In-situ localization of polyamines (spermidine) revealed elevation in polyamines accumulation in Pb stressed seedlings. Polyamines specifically spermine and spermidine have antioxidant properties and protect DNA against oxidative damage[120]. Similar to our findings, Groppa, et al.[121] reported elevation in polyamines content in response to Cu and Cd toxicity. Another report suggests similar decline in polyamine accumulation in Lacuta sativa plants under Zn stress[122]. Co-application of 24-EBL and SA significantly elevated in-situ deposition of polyamines in root cells of B. juncea in the present study. In our earlier study, Choudhary, et al.[123] reported positive crosstalk between BRs and polyamines in regulating Cu stress in Raphanus sativus plants. It was further suggested that synergistic interplay between BRs and polyamines (spermidine) led to enhancement in levels of other polyamines such as putrecine and spermine. Similarly, exogenous application of SA resulted in higher level of polyamines in Zea mays[124] and Lycopersicon esculentum[125].
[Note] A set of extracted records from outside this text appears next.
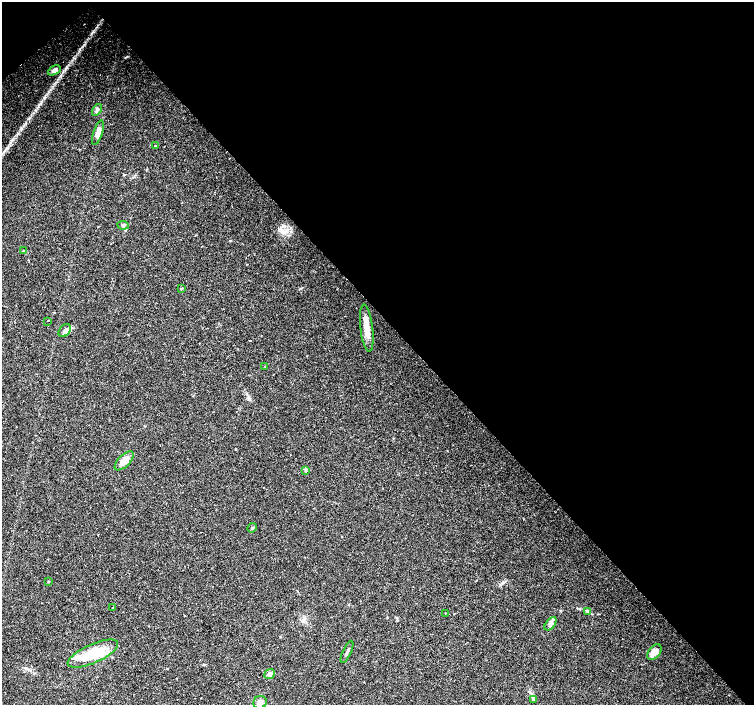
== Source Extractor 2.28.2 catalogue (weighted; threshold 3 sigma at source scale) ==
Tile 3 of 4 x 4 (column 3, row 1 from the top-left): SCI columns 3012-4515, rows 4434-5839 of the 6018 x 5986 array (HDU 1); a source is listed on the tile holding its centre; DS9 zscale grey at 2 x 2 block average (1 PNG px = mean of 2 x 2 image px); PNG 756 x 707 px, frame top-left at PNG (2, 2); each listed source drawn as its Kron ellipse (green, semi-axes under 4 px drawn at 4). Shown black and unused: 46% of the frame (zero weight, under 2 of 3 exposures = <1% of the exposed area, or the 3 px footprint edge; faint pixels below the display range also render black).
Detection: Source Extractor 2.28.2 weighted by HDU 2 'WHT'; one run over the whole footprint, this tile lists its part. Background 0.0339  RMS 0.0039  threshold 0.0178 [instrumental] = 3 sigma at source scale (4.5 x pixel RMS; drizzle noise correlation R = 1.50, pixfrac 1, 0.0396/0.0396 arcsec/px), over >= 5 px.
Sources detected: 26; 1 inside a brighter object's white glare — neither listed nor drawn; the other 25 listed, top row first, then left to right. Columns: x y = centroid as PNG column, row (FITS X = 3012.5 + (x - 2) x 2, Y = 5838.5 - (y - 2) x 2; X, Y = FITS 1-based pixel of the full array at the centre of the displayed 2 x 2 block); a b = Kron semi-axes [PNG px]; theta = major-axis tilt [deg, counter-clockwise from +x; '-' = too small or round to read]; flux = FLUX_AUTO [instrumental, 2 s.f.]
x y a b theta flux
54 70 7 4 28 3.4
97 110 6 2 54 1.6
98 133 13 4 72 6.2
156 146 3 2 - 1.1
123 225 5 3 - 1.4
24 251 4 3 - 0.94
181 289 3 2 - 0.67
47 321 2 2 - 0.9
367 328 24 6 -83 12
65 331 7 5 50 2.9
265 366 2 2 - 0.37
124 461 12 6 45 7.1
305 471 4 3 - 0.97
252 528 5 3 - 0.99
48 582 3 2 - 0.51
113 608 2 2 - 0.71
587 611 3 3 - 0.89
445 613 2 2 - 2
550 624 8 4 52 2.7
347 652 12 3 66 2.2
654 652 9 5 50 7.3
93 654 27 9 24 34
270 674 6 4 42 3.6
533 700 4 2 - 0.8
260 702 7 6 - 3.2
Diffuse or blended objects may show on this block-average render without a row.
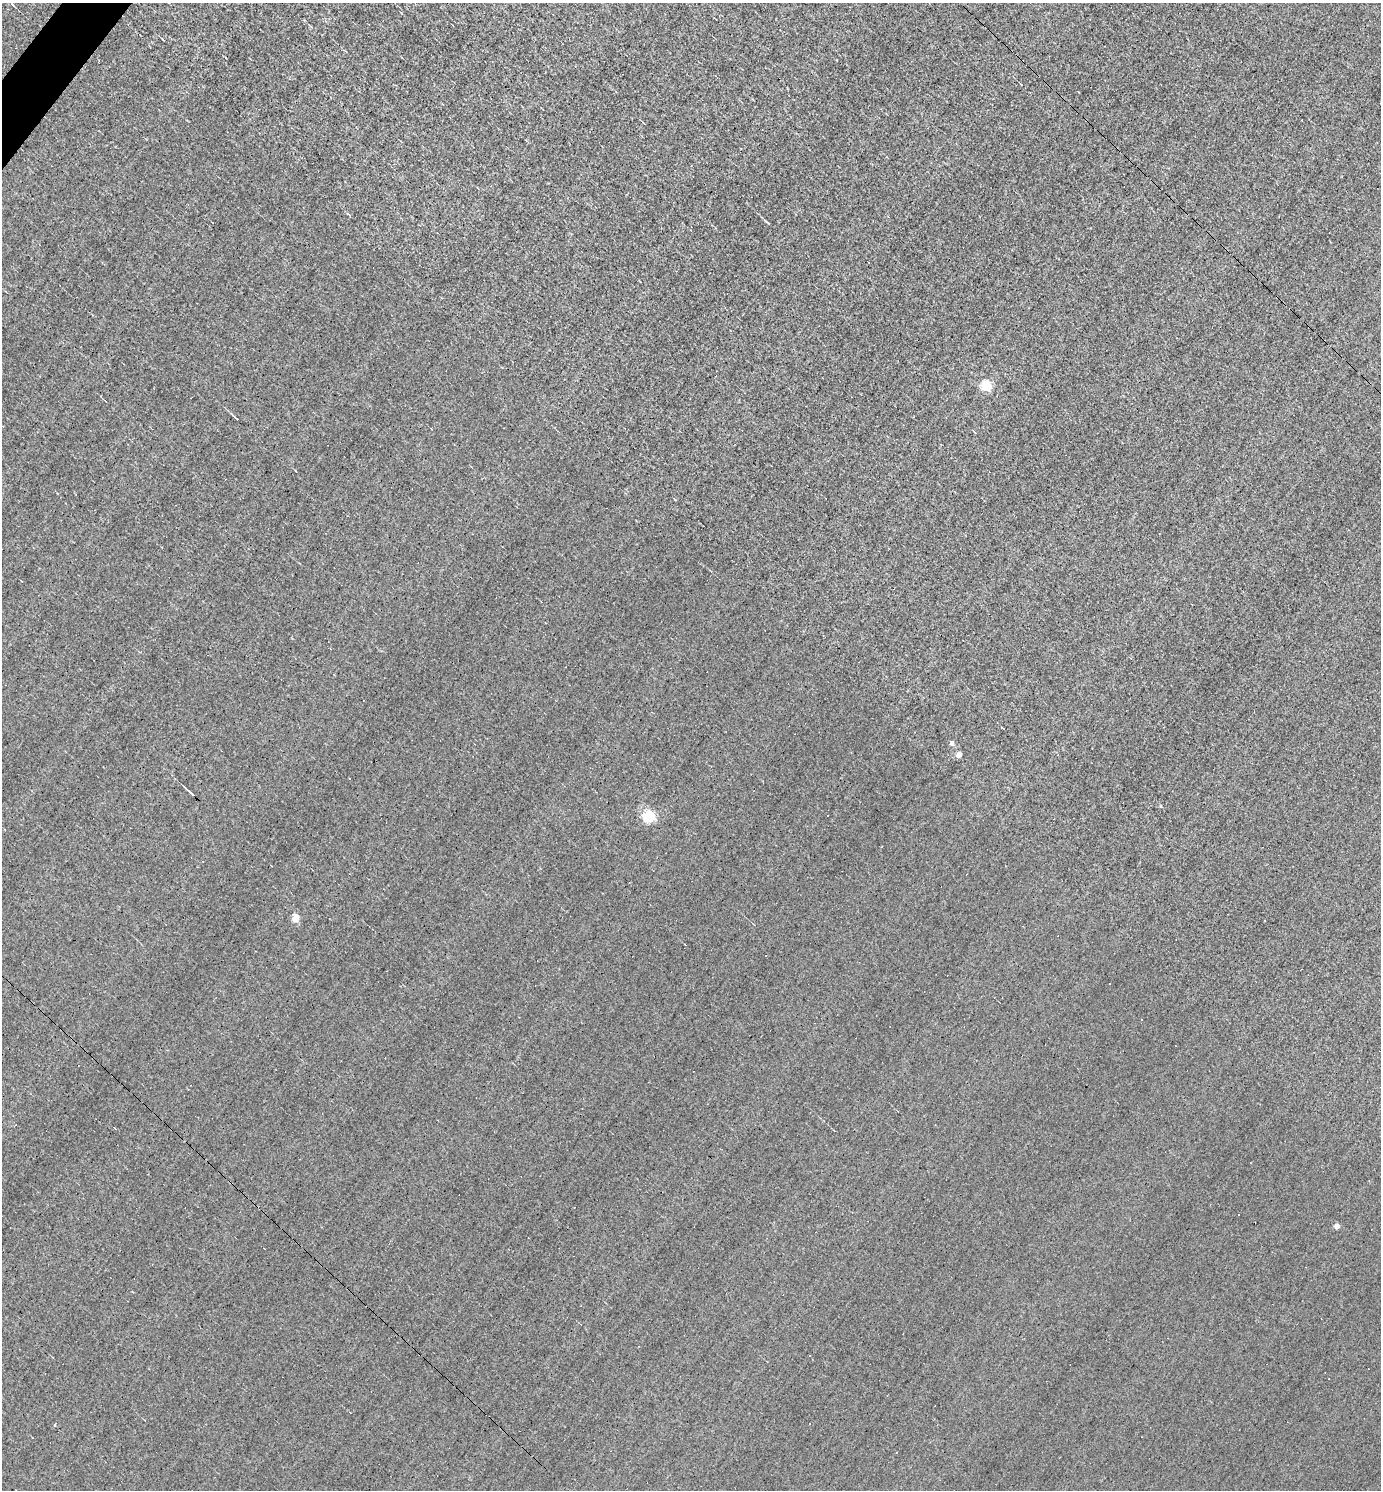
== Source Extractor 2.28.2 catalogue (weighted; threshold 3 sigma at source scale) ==
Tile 11 of 4 x 4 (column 3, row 3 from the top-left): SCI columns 2906-4284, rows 1489-2976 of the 5953 x 5952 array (HDU 1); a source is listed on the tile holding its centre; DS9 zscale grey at full resolution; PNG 1383 x 1492 px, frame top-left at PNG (2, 3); no overlay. Shown black and unused: <1% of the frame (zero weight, under 3 of 5 exposures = <1% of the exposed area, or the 3 px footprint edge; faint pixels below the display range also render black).
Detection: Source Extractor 2.28.2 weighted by HDU 2 'WHT'; one run over the whole footprint, this tile lists its part. Background -0.00175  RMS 0.045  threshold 0.202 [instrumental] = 3 sigma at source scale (4.5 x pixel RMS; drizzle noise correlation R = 1.50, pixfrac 1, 0.05/0.05 arcsec/px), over >= 5 px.
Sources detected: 31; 14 cosmic-ray / hot-pixel residue — not listed; the other 17 listed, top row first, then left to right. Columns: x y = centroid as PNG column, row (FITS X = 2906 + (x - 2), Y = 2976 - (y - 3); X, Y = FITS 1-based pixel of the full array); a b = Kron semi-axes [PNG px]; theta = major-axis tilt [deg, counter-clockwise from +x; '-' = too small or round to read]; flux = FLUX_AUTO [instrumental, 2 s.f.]
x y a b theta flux
13 5 6 3 -44 5.2
162 39 5 2 - 3.7
644 123 4 2 - 2.6
348 214 7 3 -33 4.7
767 222 8 3 -36 6.3
987 386 5 5 - 380
236 418 7 2 -43 7.2
1003 729 3 3 - 140
952 743 5 5 - 14
959 755 4 4 - 47
350 779 3 2 - 3.4
190 792 10 2 -42 9.2
649 816 5 5 - 590
296 918 5 5 - 130
1265 921 3 2 - 5.1
1337 1226 4 4 - 34
810 1355 3 2 - 2.8
Unlisted compact peaks at least as high as the median listed source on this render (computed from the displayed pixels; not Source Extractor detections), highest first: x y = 1161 806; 55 1425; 675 500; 295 470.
Sugars and sugar polyols accumulate in response to stress and they act as an imperative biomarker and osmoregulator[126]. Levels of total carbohydrate, reducing sugars and trehalose were significantly increased in response to Pb treatment. Sugars play a vital role in modulating plants osmotic balance and membrane stability in stressed plants[127]. It has been hypothesized that heavy metal toxicity might hinder the metabolic pathway of carbohydrates or it might play a role in the accumulation of photoassimilates because of reduced loading of veins[128]. Plethora of reports suggest enhancement in sugar levels due to Pb toxicity in B. juncea[48] and Raphanus sativus[129]. It was further suggested by Bhushan and Gupta[130] that enhanced levels of total carbohydrates and reducing sugar could be due to meddling of Pb ions with transportation through endodermis into plant cells causing severe toxicity. Pre-treatment with 24-EBL and SA led to further increase in content of sugars. Similar to amino acids, sugars also have stress mitigating properties via enhanced sequestration of ROS molecules as well as activation of antioxidant defense system[131]. It has been reported that sugars acts as osmolytes and provide protection to cells from metal toxicity[132,133]. These sugars not only help as osmolytes, participate in stabilization of cellular membranes and maintenance of turgor but also act as signaling molecules[134].

Conclusion

The present study indicates that co-application of 24-EBL and SA to B. juncea L. plants may enhance their potential to overcome Pb stress. The positive interpay between 24-EBL and SA led to elevation in total free amino acids, content of various amino acids (glutathione, proline, methionine etc.), which act as antioxidants and metal chelating compounds. These metabolites scavenge ROS and also result in reduced lipid peroxidation, nuclear and membrane damage. From the results, it is further concluded that 24-EBL and SA combined treatment has a significant role in regulating the balance of total carbohydrates, reducing sugars and osmoprotectants like trehalose, glycine betaine and proline which are involved in osmoregulation of plant cells. The co-application of 24-EBL and SA reduced Pb accumulation in plants that consequently results in lowering oxidative stress. Therefore, combined treatment of 24-EBL and SA can counter adverse effects of Pb toxicity through regulating various physiological processes. Further insight into mechanisms of 24-EBL and SA crosstalk pertaining to metal stress amelioration might provide better understanding of stress tolerance strategies in plants.